** EXERCISE OBJECTIVE **
Retype all the data word for word.

::: SUPPLIED MATERIAL :::

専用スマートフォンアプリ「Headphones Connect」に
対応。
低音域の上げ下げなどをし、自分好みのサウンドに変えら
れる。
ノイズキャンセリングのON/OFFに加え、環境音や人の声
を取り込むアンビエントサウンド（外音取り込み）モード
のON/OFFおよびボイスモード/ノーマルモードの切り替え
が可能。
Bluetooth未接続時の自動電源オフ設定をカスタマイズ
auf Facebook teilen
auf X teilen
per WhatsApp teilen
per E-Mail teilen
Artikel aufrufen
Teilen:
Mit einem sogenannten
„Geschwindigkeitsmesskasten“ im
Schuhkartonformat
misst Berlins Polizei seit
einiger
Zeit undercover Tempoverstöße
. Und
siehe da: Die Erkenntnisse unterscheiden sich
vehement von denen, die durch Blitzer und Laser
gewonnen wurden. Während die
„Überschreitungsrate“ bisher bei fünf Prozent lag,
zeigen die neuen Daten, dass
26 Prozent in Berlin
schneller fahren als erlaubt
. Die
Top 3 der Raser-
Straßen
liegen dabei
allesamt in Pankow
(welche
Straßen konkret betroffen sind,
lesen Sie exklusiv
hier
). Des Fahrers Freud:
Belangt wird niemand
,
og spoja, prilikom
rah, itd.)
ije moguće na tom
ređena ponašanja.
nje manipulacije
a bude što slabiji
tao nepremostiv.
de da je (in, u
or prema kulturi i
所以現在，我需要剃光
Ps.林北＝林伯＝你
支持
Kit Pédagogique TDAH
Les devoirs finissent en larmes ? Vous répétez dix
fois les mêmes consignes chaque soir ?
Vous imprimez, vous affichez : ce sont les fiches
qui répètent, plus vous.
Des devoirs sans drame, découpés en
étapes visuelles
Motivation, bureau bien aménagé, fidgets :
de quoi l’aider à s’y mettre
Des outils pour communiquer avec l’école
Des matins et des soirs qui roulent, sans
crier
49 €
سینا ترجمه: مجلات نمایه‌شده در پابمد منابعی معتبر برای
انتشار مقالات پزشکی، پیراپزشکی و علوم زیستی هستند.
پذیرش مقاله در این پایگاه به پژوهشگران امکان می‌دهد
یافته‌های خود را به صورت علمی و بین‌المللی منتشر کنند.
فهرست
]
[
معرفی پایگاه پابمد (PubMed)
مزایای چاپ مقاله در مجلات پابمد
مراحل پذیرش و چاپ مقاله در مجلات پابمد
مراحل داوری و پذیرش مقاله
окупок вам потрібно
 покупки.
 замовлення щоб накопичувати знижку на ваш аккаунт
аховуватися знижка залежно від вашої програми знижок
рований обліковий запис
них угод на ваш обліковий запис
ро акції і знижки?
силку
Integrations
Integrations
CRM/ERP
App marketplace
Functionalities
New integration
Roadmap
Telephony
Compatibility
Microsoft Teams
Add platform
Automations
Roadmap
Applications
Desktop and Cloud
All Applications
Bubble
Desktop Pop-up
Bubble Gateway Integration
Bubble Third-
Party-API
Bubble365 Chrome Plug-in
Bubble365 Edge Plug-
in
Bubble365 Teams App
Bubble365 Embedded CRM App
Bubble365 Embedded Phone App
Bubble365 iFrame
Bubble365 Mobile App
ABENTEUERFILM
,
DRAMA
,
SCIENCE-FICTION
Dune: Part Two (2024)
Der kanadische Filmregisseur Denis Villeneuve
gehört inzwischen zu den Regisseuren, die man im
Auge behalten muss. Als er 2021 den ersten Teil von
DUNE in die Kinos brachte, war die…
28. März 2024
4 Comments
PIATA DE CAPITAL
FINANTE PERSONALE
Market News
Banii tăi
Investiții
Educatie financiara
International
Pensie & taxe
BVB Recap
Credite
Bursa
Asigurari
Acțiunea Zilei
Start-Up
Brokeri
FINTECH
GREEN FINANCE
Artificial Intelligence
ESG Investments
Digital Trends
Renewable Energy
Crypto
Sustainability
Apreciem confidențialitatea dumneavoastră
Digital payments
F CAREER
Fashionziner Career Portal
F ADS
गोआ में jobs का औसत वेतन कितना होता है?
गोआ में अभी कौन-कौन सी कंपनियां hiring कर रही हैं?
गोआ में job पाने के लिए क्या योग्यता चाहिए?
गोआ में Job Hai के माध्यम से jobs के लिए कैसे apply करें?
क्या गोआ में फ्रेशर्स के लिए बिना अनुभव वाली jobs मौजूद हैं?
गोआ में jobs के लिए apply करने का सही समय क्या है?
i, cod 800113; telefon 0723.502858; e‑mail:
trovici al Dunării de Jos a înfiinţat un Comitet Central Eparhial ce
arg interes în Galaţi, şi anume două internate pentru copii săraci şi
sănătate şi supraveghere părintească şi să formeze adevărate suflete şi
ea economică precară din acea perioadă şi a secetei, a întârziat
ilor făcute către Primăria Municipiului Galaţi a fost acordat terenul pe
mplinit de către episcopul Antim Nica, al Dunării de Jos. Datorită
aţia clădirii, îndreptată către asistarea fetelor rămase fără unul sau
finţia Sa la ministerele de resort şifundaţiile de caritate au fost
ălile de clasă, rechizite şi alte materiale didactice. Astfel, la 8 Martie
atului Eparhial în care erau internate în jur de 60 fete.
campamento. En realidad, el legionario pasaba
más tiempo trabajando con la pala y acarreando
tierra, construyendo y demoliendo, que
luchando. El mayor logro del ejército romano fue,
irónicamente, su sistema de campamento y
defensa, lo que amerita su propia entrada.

:::

** ANSWER SECTION **
専用スマートフォンアプリ「Headphones Connect」に
対応。
低音域の上げ下げなどをし、自分好みのサウンドに変えら
れる。
ノイズキャンセリングのON/OFFに加え、環境音や人の声
を取り込むアンビエントサウンド（外音取り込み）モード
のON/OFFおよびボイスモード/ノーマルモードの切り替え
が可能。
Bluetooth未接続時の自動電源オフ設定をカスタマイズ
auf Facebook teilen
auf X teilen
per WhatsApp teilen
per E-Mail teilen
Artikel aufrufen
Teilen:
Mit einem sogenannten
„Geschwindigkeitsmesskasten“ im
Schuhkartonformat
misst Berlins Polizei seit
einiger
Zeit undercover Tempoverstöße
. Und
siehe da: Die Erkenntnisse unterscheiden sich
vehement von denen, die durch Blitzer und Laser
gewonnen wurden. Während die
„Überschreitungsrate“ bisher bei fünf Prozent lag,
zeigen die neuen Daten, dass
26 Prozent in Berlin
schneller fahren als erlaubt
. Die
Top 3 der Raser-
Straßen
liegen dabei
allesamt in Pankow
(welche
Straßen konkret betroffen sind,
lesen Sie exklusiv
hier
). Des Fahrers Freud:
Belangt wird niemand
,
og spoja, prilikom
rah, itd.)
ije moguće na tom
ređena ponašanja.
nje manipulacije
a bude što slabiji
tao nepremostiv.
de da je (in, u
or prema kulturi i
所以現在，我需要剃光
Ps.林北＝林伯＝你
支持
Kit Pédagogique TDAH
Les devoirs finissent en larmes ? Vous répétez dix
fois les mêmes consignes chaque soir ?
Vous imprimez, vous affichez : ce sont les fiches
qui répètent, plus vous.
Des devoirs sans drame, découpés en
étapes visuelles
Motivation, bureau bien aménagé, fidgets :
de quoi l’aider à s’y mettre
Des outils pour communiquer avec l’école
Des matins et des soirs qui roulent, sans
crier
49 €
سینا ترجمه: مجلات نمایه‌شده در پابمد منابعی معتبر برای
انتشار مقالات پزشکی، پیراپزشکی و علوم زیستی هستند.
پذیرش مقاله در این پایگاه به پژوهشگران امکان می‌دهد
یافته‌های خود را به صورت علمی و بین‌المللی منتشر کنند.
فهرست
]
[
معرفی پایگاه پابمد (PubMed)
مزایای چاپ مقاله در مجلات پابمد
مراحل پذیرش و چاپ مقاله در مجلات پابمد
مراحل داوری و پذیرش مقاله
окупок вам потрібно
 покупки.
 замовлення щоб накопичувати знижку на ваш аккаунт
аховуватися знижка залежно від вашої програми знижок
рований обліковий запис
них угод на ваш обліковий запис
ро акції і знижки?
силку
Integrations
Integrations
CRM/ERP
App marketplace
Functionalities
New integration
Roadmap
Telephony
Compatibility
Microsoft Teams
Add platform
Automations
Roadmap
Applications
Desktop and Cloud
All Applications
Bubble
Desktop Pop-up
Bubble Gateway Integration
Bubble Third-
Party-API
Bubble365 Chrome Plug-in
Bubble365 Edge Plug-
in
Bubble365 Teams App
Bubble365 Embedded CRM App
Bubble365 Embedded Phone App
Bubble365 iFrame
Bubble365 Mobile App
ABENTEUERFILM
,
DRAMA
,
SCIENCE-FICTION
Dune: Part Two (2024)
Der kanadische Filmregisseur Denis Villeneuve
gehört inzwischen zu den Regisseuren, die man im
Auge behalten muss. Als er 2021 den ersten Teil von
DUNE in die Kinos brachte, war die…
28. März 2024
4 Comments
PIATA DE CAPITAL
FINANTE PERSONALE
Market News
Banii tăi
Investiții
Educatie financiara
International
Pensie & taxe
BVB Recap
Credite
Bursa
Asigurari
Acțiunea Zilei
Start-Up
Brokeri
FINTECH
GREEN FINANCE
Artificial Intelligence
ESG Investments
Digital Trends
Renewable Energy
Crypto
Sustainability
Apreciem confidențialitatea dumneavoastră
Digital payments
F CAREER
Fashionziner Career Portal
F ADS
गोआ में jobs का औसत वेतन कितना होता है?
गोआ में अभी कौन-कौन सी कंपनियां hiring कर रही हैं?
गोआ में job पाने के लिए क्या योग्यता चाहिए?
गोआ में Job Hai के माध्यम से jobs के लिए कैसे apply करें?
क्या गोआ में फ्रेशर्स के लिए बिना अनुभव वाली jobs मौजूद हैं?
गोआ में jobs के लिए apply करने का सही समय क्या है?
i, cod 800113; telefon 0723.502858; e‑mail:
trovici al Dunării de Jos a înfiinţat un Comitet Central Eparhial ce
arg interes în Galaţi, şi anume două internate pentru copii săraci şi
sănătate şi supraveghere părintească şi să formeze adevărate suflete şi
ea economică precară din acea perioadă şi a secetei, a întârziat
ilor făcute către Primăria Municipiului Galaţi a fost acordat terenul pe
mplinit de către episcopul Antim Nica, al Dunării de Jos. Datorită
aţia clădirii, îndreptată către asistarea fetelor rămase fără unul sau
finţia Sa la ministerele de resort şifundaţiile de caritate au fost
ălile de clasă, rechizite şi alte materiale didactice. Astfel, la 8 Martie
atului Eparhial în care erau internate în jur de 60 fete.
campamento. En realidad, el legionario pasaba
más tiempo trabajando con la pala y acarreando
tierra, construyendo y demoliendo, que
luchando. El mayor logro del ejército romano fue,
irónicamente, su sistema de campamento y
defensa, lo que amerita su propia entrada.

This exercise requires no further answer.